Realität ist, dass es bisher gängige Praxis war, mit der Zerstörung von Wäldern Profit zu machen. Die Schokolade bei uns im Supermarkt, der Kaffee am Bahnhof, die Ledersitze im Auto oder das Rindersteak auf dem Sommerfest – die meisten von uns wissen gar nicht, in wie vielen unser täglichen Konsumgüter Entwaldung steckt. Und viele Unternehmen haben auch kein Interesse daran, besser über ihre Lieferketten aufzuklären. Mit einem wahren Dschungel an Labels und Zertifikaten versuchen sie, Produkte »grüner« aussehen zu lassen als sie sind, die Konsument*innen haben ein besseres Gewissen – aber am Ende doch die Abholzung im Einkaufswagen.
Wir geben dem Markt nun endlich neue Regeln. Das Ziel der Verordnung für entwaldungsfreie Lieferketten klingt simpel: Es dürfen nur Produkte auf den europäischen Markt gelangen, die nicht mit Entwaldung oder Waldzerstörung in Verbindung gebracht werden können. Mit anderen Worten: Wenn ein Unternehmen keine ausreichenden Nachweise erbringen kann, dass das Holz, Soja, Palmöl oder andere Rohstoffe nachhaltig erwirtschaftet wurden, wird es vom europäischen Markt ausgeschlossen. Wir haben dabei wahrscheinlich meistens Bilder aus dem Amazonas, dem Kongo-Becken oder Indonesien vor Augen. Dieselben Regeln gelten aber auch für Rohstoffe, die in der EU angebaut werden, wenn also zum Beispiel große Waldflächen in Skandinavien für europäisches Bauholz, Heizpellets oder ähnliches kahlgeschlagen werden.
Wir machen deutlich, dass Unternehmertum und Verantwortung – nicht nur gegenüber Shareholdern, sondern vor allem auch gegenüber unseren natürlichen Lebensgrundlagen und der Gesellschaft – zwei Seiten derselben Medaille sind.

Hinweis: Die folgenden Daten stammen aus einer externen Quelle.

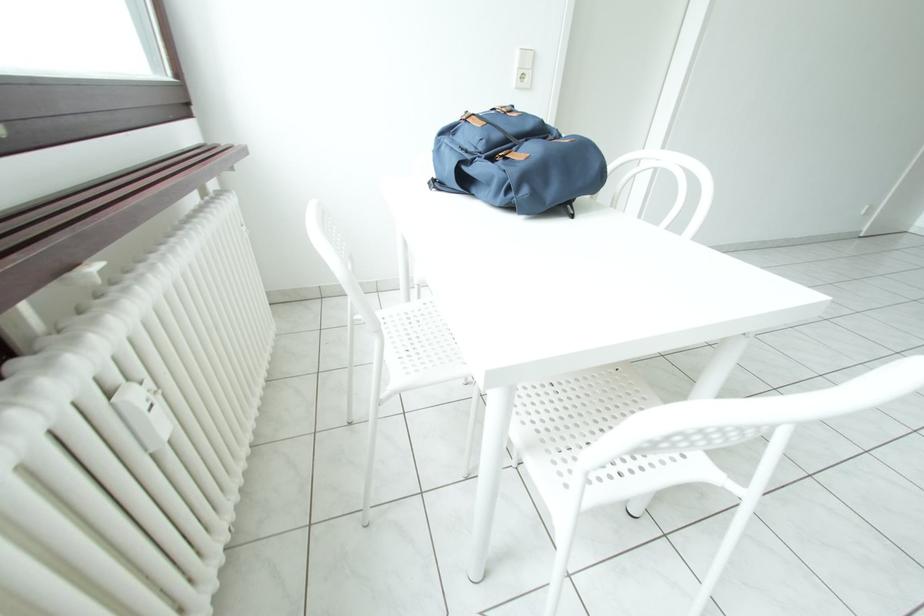
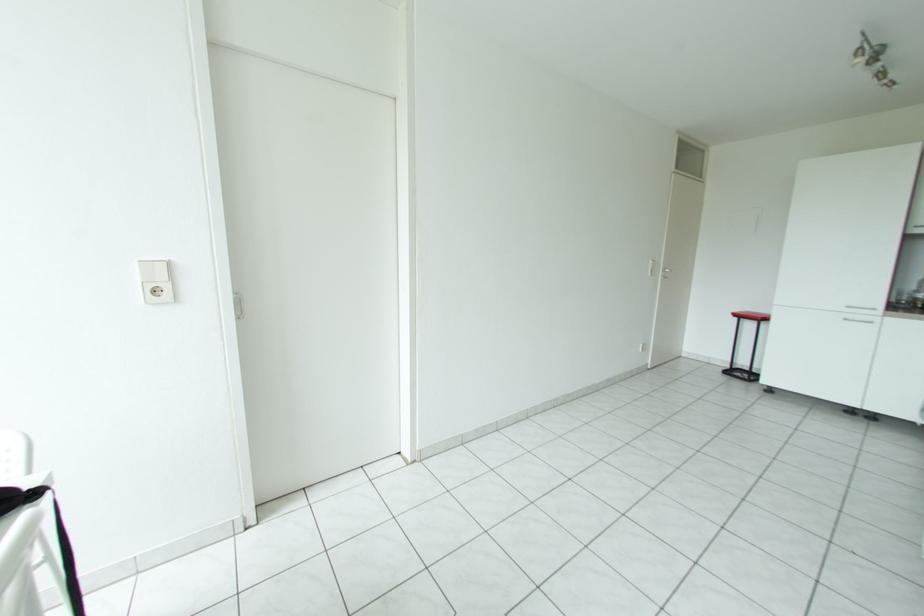
Question: What movement of the cameraman would produce the second image?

Diese Verordnung wird aber nicht nur die Wälder dieser Welt besser schützen, sondern auch die Menschen und Gemeinschaften, die von, mit und in diesen Wäldern leben. Nicht selten werden sie aus Gebieten vertrieben, in denen sie seit Generationen im Einklang mit der Natur leben. Oft gewaltsam. Unternehmen, die in der EU mit Agrarrohstoffen Geschäfte machen wollen, müssen künftig sicherstellen, dass es keine Landbesitzkonflikte, insbesondere mit indigenen Gemeinschaften, gegeben hat. So stärken wir indigene Gemeinschaften in ihrem Kampf als Hüter der Wälder.

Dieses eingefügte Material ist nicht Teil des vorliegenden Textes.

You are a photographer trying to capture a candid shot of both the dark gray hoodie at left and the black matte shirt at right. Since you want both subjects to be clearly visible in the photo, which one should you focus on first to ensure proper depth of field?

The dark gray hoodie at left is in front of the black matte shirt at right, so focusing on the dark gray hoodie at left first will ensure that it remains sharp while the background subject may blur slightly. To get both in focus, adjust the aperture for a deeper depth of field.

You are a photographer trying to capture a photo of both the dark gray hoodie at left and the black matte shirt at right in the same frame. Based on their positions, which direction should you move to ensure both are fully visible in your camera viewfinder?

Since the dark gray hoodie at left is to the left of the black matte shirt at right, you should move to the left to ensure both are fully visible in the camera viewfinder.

Ist damit also alles gut? Nein. Ein erster, wichtiger, großer Schritt ist getan. Aber mehr muss folgen. In den nächsten Jahren wird die Europäische Kommission überprüfen, ob die Verordnung auf andere Rohstoffe und Ökosysteme ausgeweitet werden soll. Auch wird sie analysieren, ob auch Banken als Investoren von Agrarunternehmen, die an Entwaldungsaktiviäten beteiligt sind, ihre Investitionen besser überprüfen müssen. Zivilgesellschaft und Politik müssen also weiter den Druck aufrechterhalten, damit es nicht nur bei Analysen bleibt, sondern daraus konkrete Gesetze zum Schutz der Natur und der Menschen folgen. Der Kampf geht weiter!